Globalization, especially of trade, was supposed to make the flow of goods in the face of dynamic consumer demand easier and more efficient. But fuck that in a pandemic — now, we’re mostly watching trade agreements falter under the weight of pure human suffering and mass anxiety from institutional investors who need their cash back now. Think all those trade routes would speed up the distribution of standardized testing and lab labor? Wrong!
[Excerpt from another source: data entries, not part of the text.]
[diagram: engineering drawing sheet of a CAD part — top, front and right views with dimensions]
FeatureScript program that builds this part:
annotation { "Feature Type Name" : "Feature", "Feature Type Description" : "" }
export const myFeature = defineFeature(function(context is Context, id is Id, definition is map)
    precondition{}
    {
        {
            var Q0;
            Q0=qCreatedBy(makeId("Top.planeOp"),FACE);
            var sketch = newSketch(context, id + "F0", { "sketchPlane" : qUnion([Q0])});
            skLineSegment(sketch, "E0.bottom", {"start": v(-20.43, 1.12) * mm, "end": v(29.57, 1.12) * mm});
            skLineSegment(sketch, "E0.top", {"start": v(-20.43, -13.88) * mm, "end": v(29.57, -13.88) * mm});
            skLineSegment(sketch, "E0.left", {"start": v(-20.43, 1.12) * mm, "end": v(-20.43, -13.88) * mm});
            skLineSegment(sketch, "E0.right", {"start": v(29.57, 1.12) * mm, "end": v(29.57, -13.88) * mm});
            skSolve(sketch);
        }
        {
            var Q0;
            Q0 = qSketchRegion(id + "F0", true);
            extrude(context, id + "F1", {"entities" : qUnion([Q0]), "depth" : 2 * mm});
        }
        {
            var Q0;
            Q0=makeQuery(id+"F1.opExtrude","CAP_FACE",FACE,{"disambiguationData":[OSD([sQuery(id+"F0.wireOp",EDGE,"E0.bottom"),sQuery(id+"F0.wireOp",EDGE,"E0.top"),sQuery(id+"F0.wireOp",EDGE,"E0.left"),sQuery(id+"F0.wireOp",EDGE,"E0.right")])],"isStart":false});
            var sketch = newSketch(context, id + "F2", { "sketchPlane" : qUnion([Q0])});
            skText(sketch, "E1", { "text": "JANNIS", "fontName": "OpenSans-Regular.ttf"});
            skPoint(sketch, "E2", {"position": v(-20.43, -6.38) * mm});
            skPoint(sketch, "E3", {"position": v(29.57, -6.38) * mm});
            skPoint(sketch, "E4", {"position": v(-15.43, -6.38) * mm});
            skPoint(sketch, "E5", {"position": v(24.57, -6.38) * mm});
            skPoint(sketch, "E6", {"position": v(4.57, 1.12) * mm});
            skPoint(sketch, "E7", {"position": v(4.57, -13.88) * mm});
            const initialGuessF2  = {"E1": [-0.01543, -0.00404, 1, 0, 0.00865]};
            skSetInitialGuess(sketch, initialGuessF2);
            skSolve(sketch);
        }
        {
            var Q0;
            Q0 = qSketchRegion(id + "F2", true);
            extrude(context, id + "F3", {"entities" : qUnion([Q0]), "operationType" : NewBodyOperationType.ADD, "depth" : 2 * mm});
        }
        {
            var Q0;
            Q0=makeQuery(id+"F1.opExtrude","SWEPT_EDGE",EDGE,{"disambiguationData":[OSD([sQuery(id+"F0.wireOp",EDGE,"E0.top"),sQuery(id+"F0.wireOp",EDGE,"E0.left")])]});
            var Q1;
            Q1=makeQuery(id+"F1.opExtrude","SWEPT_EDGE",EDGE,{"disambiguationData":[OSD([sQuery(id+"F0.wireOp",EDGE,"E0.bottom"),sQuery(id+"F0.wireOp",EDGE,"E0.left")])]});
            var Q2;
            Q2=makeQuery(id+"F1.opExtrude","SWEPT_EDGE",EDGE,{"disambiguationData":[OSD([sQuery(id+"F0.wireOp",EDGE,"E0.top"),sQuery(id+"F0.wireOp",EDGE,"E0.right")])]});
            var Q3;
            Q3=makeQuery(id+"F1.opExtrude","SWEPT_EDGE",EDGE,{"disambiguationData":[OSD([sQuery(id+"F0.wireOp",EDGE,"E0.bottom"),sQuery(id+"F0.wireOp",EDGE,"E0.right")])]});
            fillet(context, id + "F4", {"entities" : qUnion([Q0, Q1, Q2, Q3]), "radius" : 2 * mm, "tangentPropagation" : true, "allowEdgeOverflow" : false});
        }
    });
Getting the short end of the stick are working-class people, whether artists or metalworkers, from China to the U.S. to Europe. They have to risk getting sick or going broke while being utterly overwhelmed by what the hell is happening in their communities and bank accounts alike. There are landlords looking to leverage their tenants’ financial struggles into an easy eviction and flip to raise prices. The fact that there is no safety net for the loss of livelihood is brutal, unbelievable, and in America, utterly banal. The difference is merely about scale, not situation. A lot of people die while worrying about their money, even when there isn’t a pandemic about.
Bill Gates and Zuck and Bezos will do what they feel like, giving as much as they feel like, and hopefully it will help. Our government will literally print money, and hopefully it will help. Employers are being forced, basically at flu-gunpoint, to change company policies to be more ethical and worker-friendly; hopefully, those policies will stay. But the most depressing part of the rise of coronavirus is how much power we have in the form of money, and how little it seems to matter when it’s human error and greed stumbling ahead. Perhaps it’s no coincidence that the only bright spot has been the optimistic results of governments that step in confidently and transparently, pushing the hand of private industry in a coordinated agenda that dilutes the pressure of capitalism itself.
Mere days after China shared the genome of the coronavirus with global researchers, Australia’s government led its private testing industry to mobilize, at no cost to consumers under the national healthcare plan. In America, we’re still debating how we can afford to do it.
Thank god, then, Tom Hanks got sick in the land down under — no matter the riches he has to spare.